Les conditions varient énormément selon qu'il s'agit de pêche côtière à la journée ou de navigation en pleine mer entraînant souvent des absences de plusieurs semaines à plusieurs mois. En outre, l'humidité, le froid et les conditions climatiques demandent une bonne résistance physique.

Des horaires variables

Les horaires sont plutôt réguliers à terre. À l'inverse, ils peuvent être très irréguliers en mer. Le mécanicien navigant alterne des périodes de navigation et des périodes de congés plus ou moins longues.

Un physique à toute épreuve

Le métier nécessite souvent de la force et une très bonne condition physique. Le mécanicien est amené à soulever fréquemment des charges lourdes et il doit travailler avec le bruit des machines.

Rigueur et méthode

Le mécanicien bateaux connaît la mécanique, l'hydraulique, l'électronique, l'électricité. Il doit aussi maîtriser les principaux logiciels utilisés pour effectuer le diagnostic des pannes. Ses connaissances sont multiples, mais il possède un savoir-faire précis. Il lui faut savoir gérer son temps de travail : trouver les pièces nécessaires avec l'aide de l'ordinateur et chiffrer l'intervention dans les meilleurs délais. Le mécanicien bateaux doit être en mesure d'intervenir sur toutes les installations à terre comme en mer (bateaux de plaisance, de pêche...). Une certaine rigueur, de la logique et de la méthode sont indispensables pour diagnostiquer une panne et la réparer.

Solidaire et responsable

À bord d'un navire, le sens du travail en équipe, la solidarité, le respect des règles de sécurité et de vie en communauté sont incontournables.

Les études, du CAP au CS

Quatre diplômes sont envisageables en formation initiale :

Après la troisième, on peut préparer en deux ans le CAP maintenance nautique, ou en trois ans le bac professionnel électromécanicien marine ou maintenance nautique.

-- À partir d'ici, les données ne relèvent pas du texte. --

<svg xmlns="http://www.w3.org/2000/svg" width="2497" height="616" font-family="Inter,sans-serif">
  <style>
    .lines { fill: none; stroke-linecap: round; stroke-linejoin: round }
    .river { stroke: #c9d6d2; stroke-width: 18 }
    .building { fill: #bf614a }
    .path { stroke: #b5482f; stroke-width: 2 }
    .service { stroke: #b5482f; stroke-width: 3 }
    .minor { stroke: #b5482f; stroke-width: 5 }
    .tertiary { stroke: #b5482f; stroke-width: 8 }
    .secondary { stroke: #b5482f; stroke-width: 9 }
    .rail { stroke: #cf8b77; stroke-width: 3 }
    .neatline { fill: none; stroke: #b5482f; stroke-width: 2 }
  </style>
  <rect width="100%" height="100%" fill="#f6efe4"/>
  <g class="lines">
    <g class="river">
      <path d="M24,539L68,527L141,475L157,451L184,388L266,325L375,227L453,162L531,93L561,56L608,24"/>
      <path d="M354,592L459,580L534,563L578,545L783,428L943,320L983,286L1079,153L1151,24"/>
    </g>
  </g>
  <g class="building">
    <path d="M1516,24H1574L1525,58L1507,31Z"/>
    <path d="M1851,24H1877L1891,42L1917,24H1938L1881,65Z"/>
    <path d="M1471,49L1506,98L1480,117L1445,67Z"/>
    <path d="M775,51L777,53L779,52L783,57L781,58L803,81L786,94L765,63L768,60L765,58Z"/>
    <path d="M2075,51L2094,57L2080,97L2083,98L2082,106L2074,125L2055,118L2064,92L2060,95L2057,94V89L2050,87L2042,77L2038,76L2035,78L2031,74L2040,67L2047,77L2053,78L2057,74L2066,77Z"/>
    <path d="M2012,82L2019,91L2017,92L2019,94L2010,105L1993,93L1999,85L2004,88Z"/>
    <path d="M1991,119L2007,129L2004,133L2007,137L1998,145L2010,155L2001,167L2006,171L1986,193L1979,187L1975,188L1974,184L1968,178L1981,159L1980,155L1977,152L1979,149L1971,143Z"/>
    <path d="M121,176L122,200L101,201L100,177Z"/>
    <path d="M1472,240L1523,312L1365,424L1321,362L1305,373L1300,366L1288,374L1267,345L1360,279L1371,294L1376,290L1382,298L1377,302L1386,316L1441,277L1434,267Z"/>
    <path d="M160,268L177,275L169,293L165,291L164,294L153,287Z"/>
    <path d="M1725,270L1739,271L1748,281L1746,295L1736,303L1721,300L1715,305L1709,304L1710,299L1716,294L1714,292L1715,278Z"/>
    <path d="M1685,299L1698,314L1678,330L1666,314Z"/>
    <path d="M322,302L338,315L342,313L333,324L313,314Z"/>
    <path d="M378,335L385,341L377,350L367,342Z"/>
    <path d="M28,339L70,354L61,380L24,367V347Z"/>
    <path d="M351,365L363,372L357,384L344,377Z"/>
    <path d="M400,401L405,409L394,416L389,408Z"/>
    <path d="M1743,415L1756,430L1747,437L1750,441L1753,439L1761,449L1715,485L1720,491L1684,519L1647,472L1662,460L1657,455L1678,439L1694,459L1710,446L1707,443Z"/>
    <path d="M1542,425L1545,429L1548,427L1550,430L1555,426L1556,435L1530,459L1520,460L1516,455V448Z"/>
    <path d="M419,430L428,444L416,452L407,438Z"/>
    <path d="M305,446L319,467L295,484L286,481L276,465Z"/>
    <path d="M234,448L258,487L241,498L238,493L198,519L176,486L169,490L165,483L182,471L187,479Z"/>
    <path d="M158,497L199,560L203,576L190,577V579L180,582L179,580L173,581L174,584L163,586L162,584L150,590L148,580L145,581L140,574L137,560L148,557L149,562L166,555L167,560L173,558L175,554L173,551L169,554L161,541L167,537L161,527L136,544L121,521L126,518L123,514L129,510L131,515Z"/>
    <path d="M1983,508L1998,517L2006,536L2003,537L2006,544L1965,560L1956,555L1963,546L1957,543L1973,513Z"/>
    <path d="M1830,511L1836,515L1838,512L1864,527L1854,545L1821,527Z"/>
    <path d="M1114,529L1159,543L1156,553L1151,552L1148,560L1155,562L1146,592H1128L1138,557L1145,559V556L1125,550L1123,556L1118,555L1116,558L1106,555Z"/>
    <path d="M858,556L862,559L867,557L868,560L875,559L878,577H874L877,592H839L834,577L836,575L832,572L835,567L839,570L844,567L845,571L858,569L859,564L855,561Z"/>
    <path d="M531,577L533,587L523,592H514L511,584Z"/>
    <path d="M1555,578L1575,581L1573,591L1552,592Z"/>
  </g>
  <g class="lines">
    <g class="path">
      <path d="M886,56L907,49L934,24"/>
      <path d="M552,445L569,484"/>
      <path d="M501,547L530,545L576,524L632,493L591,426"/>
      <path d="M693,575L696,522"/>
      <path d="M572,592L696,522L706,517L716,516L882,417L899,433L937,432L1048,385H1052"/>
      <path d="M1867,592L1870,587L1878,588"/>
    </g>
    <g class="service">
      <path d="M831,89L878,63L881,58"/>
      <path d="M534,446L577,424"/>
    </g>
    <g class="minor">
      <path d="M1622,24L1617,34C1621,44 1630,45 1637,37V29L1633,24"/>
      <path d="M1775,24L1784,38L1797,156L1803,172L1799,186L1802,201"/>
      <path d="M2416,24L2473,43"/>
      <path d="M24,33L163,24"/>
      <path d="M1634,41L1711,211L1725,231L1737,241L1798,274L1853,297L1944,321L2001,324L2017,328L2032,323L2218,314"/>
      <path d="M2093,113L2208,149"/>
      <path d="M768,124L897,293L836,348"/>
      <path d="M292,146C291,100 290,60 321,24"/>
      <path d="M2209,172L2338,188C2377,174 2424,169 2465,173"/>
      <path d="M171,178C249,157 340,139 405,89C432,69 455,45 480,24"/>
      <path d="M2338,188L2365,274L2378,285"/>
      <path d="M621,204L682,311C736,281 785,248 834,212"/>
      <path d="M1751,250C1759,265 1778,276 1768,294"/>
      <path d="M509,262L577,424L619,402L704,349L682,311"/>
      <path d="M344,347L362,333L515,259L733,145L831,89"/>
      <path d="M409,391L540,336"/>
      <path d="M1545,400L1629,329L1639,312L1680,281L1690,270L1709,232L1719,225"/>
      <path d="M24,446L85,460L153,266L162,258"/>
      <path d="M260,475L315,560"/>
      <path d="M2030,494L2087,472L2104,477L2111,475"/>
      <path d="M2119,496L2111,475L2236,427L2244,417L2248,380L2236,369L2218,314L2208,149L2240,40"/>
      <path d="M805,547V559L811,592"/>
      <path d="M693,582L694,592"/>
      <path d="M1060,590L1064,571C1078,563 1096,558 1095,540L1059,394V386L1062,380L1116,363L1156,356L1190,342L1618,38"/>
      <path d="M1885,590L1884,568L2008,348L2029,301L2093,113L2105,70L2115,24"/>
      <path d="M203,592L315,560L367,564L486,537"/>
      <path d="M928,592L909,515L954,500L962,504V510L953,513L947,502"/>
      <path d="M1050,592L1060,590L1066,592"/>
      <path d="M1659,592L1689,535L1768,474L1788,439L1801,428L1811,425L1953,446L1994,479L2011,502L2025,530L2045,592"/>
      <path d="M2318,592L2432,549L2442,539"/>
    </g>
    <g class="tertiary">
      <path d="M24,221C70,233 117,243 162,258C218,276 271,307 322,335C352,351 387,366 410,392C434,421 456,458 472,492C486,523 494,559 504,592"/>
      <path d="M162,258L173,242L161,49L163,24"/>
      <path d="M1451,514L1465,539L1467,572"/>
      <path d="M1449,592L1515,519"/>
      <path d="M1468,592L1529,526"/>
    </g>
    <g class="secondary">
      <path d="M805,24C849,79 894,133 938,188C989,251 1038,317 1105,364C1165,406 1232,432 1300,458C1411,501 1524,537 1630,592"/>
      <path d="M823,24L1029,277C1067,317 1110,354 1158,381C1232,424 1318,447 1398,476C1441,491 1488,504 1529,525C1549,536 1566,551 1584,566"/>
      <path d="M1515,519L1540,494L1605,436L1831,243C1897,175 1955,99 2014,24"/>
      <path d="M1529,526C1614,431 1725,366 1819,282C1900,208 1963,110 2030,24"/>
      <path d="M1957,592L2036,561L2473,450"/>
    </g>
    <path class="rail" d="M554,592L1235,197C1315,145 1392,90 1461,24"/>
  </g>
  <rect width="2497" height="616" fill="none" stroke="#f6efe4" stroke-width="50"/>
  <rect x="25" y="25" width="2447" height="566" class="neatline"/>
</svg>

En un an après le bac, on peut préparer le certificat de spécialisation mécatronique navale.

La formation continue est également très présente pour les mécaniciens navigants. Elle permet, après expérience, de prendre rapidement des responsabilités .

 

Salaire

Salaire du débutant

Entre 2167 et 2300 euros brut par mois, en fonction des qualifications et de la taille du navire et du secteur d'exercice : la Marine nationale, la marine marchande ou la pêche

Intégrer le marché du travail

Des débouchés certains

L'industrie de la construction navale emploie à elle seule plus de 21 000 salariés, selon l'Observatoire de la métallurgie. Les mécaniciens bateaux peuvent exercer dans des secteurs extrêmement variés : Marine nationale, pêche artisanale ou industrielle, marine marchande, transport de passagers, industrie nautique ou navale, commerce et réparation navale.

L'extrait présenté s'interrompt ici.